With 55 Democrats and five Republicans who voted in favor for the treaty last time, supporters need to find a handful of GOP senators to break ranks and approve the treaty. Kirk would bring the whip count to 61 and Sen. Thad Cochran, R-Miss. — who switched his vote from “yes” to “no” during the 2012 vote when it appeared backers would not clear their threshold — also could be a “yes” this time.
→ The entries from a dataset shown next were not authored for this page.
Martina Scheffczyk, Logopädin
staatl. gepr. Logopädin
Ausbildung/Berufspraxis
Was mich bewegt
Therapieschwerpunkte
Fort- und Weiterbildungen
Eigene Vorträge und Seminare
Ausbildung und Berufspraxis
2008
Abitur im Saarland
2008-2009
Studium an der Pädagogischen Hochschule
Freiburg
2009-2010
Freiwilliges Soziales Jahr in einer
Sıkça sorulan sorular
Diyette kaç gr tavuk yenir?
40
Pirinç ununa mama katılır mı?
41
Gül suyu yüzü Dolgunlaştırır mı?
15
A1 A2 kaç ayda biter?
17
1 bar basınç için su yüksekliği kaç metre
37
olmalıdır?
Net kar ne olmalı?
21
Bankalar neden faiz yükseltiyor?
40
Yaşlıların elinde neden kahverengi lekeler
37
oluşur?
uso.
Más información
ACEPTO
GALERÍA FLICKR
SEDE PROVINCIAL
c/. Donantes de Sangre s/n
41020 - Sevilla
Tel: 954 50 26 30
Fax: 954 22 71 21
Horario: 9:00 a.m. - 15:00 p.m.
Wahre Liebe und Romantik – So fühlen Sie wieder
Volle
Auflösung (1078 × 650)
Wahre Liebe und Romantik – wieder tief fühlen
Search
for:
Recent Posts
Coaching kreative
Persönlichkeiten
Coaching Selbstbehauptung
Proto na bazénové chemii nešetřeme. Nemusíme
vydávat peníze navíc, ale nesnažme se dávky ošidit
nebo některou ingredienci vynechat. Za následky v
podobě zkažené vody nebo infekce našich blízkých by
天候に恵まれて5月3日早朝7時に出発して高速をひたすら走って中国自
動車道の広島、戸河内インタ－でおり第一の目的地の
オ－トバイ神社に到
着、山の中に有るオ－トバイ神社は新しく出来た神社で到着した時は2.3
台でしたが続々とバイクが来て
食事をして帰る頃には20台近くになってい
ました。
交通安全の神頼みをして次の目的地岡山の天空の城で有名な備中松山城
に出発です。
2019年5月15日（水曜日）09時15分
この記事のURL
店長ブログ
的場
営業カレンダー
Look for Republicans Bob Corker and Lamar Alexander of Tennessee to be top targets for vote-switching, as Corker now is the ranking member on Foreign Relations. Other Republicans to watch might be Lindsey Graham of South Carolina (Ayotte and John McCain of Arizona both voted for the treaty in 2012), Dean Heller of Nevada, Rob Portman of Ohio and Jerry Moran of Kansas (whose late decision to cast a “no” vote in 2012 was viewed largely as the final move that collapsed its chances of passage).